No—absolutely not. In our opinion, engagement with the local community and a range of stakeholders is critical to the success of the safer drug consumption facility. There had been engagement up to the point of the proposal but then we were not able to engage with anyone specific because we did not have a specific location or the Lord Advocate’s agreement. Our engagement plan is detailed.

As I said in answer to Mr Sweeney’s question, we are well aware of the level of anxiety and the questions that we require to answer. We will work through those, as we are used to doing. We will take the local community with us, because we know that we will have to do so if it our work is to be successful. We were very clear with the local community council that we would be back in touch with it and that there will be on-going engagement; the consultation was not a one-off exercise. The people whom the safer drug consumption facility will support are the citizens of Glasgow. They are the sons, daughters, brothers and aunts of the people who live in our city. That is what we will work with the local community council on.

Might I add to that?

I do not know whether we will have time, because Russell Findlay also wants to ask a brief supplementary. As I said, we have a hard stop at five minutes past two.
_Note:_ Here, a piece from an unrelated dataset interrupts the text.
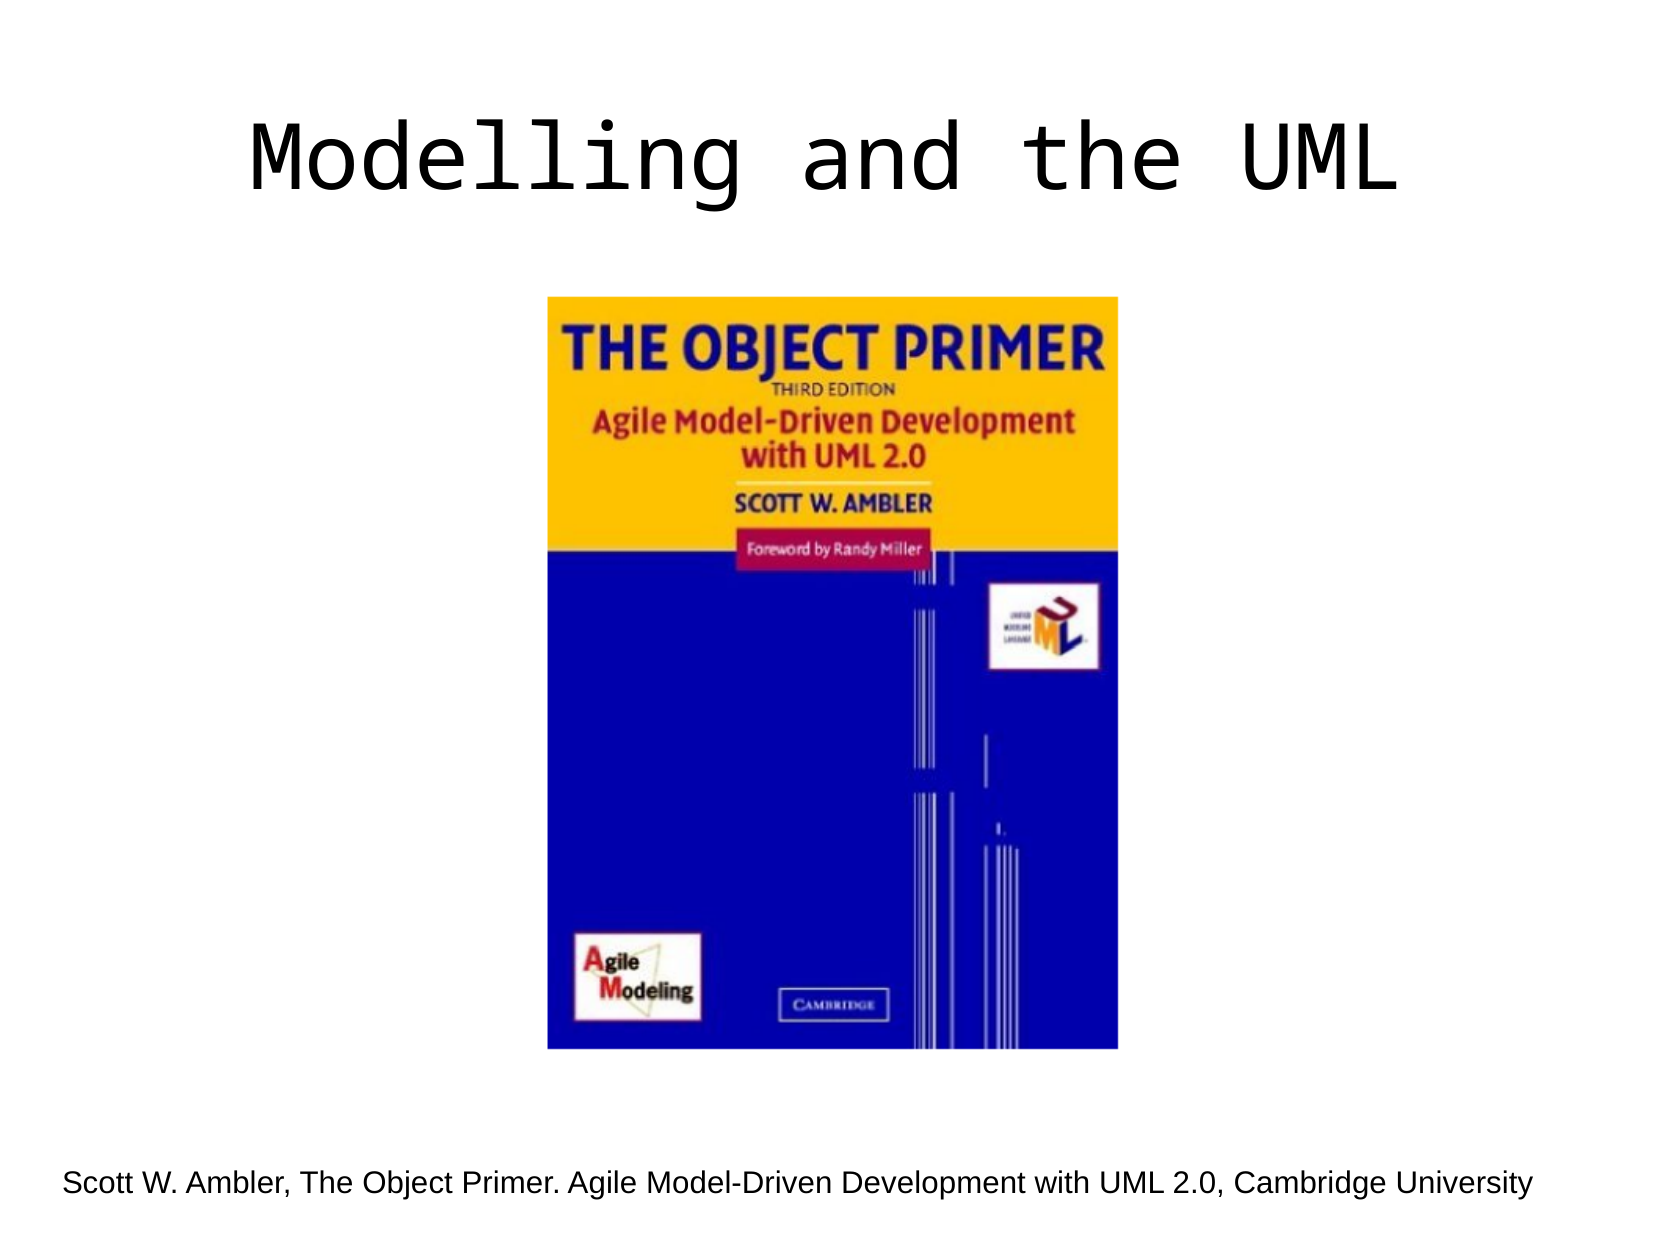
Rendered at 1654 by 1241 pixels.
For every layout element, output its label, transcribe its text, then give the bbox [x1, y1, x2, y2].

text_box Scott W. Ambler, The Object Primer. Agile Model-Driven Development with UML 2.0, Cambridge University [47, 1157, 1619, 1241]
picture [540, 283, 1123, 1054]
title Modelling and the UML [82, 49, 1571, 257]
It was just to say that the Lord Advocate will not proceed with her prosecution statement unless she has satisfied herself about the process.

Russell Findlay

I have a question in response to the issue that was raised by Paul Sweeney—criticism of Police Scotland in relation to drugs consumption rooms. I was quite surprised by that, because my understanding was that Police Scotland has engaged with the Government and has been supportive of the proposal. I would be keen to hear your view on that.

Elena Whitham

I will just briefly say in response to that that I would ask members of the joint committee to reach out to Police Scotland, put questions to it, and perhaps take its evidence, because I think that that will help you to form the bigger picture. Police Scotland has been supportive in understanding the need for such a facility. Assistant Chief Constable Ritchie was behind the proposal from the beginning. Police Scotland has come on a journey as regards playing a role on the issue. It was probably an oversight that none of its representatives was available at the community council meetings. I do not think that either of us can speak for Police Scotland, except to say that, since 2016, it has certainly supported our endeavours.

I thank the minister, her officials and Ms Millar for their attendance. We now move into private session.

14:02 Meeting continued in private until 14:15.